Friday, July 31, 2020

Star Quest: All That Remains by Patricia Macomber review

    STAR QUEST: ALL THAT REMAINS is the second book in the STAR QUEST series by Patricia Lee Macomber. The Star Quest series is a idealized Star Trek-esque space opera about the first human interstellar starship. It is sent out into the Great Beyond after mankind barely manages to repel an alien invasion. It has a ANOTHER LIFE and STAR TREK: ENTERPRISE-esque feel, though far more entertaining than both are for me.

    Captain Hunter and the crew of the Endeavor are really good Federation-esque citizens, which contributes to its Star Trek pastiche-esque flabor. This isn't an insult but a compliment as Star Trek is one of the most influential series of all time but very few science fiction series really "get it." Too often, they get it only superficially similar or outright invert its themes to something more cynical.

    Star Quest really is an homage the way THE ORVILLE is but lacking Seth MacFarland's toilet humor. Instead, this is coming from a place of love and really shows with every page. It's about a bunch of scientists and explorers treading into the unknown in order to see what is out there. They're also just really nice people and that has a lot of merit to it by itself.

    They may not be the most dynamic or flawed bunch but I could easily imagine myself watching a Amazon or Netflix show about them.

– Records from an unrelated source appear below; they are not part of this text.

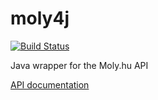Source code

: moly4j
======
[![Build Status](https://travis-ci.org/tyutyutyu/moly4j.svg?branch=master)](https://travis-ci.org/tyutyutyu/moly4j)

Java wrapper for the Moly.hu API

[API documentation](http://moly.hu/dokumentumok/api)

After having watched endless parades of antiheroes, its nice to have a bunch of people without overwhelming amounts of baggage.

    This book deals with the crew coming across a space vessel where the entire crew has seemingly died for no reason. It's a classic sci-fi TV plot and Patricia Macomber gives her own spin on the ghost vessel storyline. It also climaxed in a way that I felt was very true to the setting and themes that the Star Quest series is apparently working on.

    If I had one small complaint about the book, it feels more like the next episode of the Star Quest television series than the next book in an ongoing literature series. That's not necessarily a bad thing as I love Peter David's NEW FRONTIERS books that were similarly self-contained science fiction adventures. I wouldn't mind a bit more character development, though. Either way, this was a solid and entertaining story.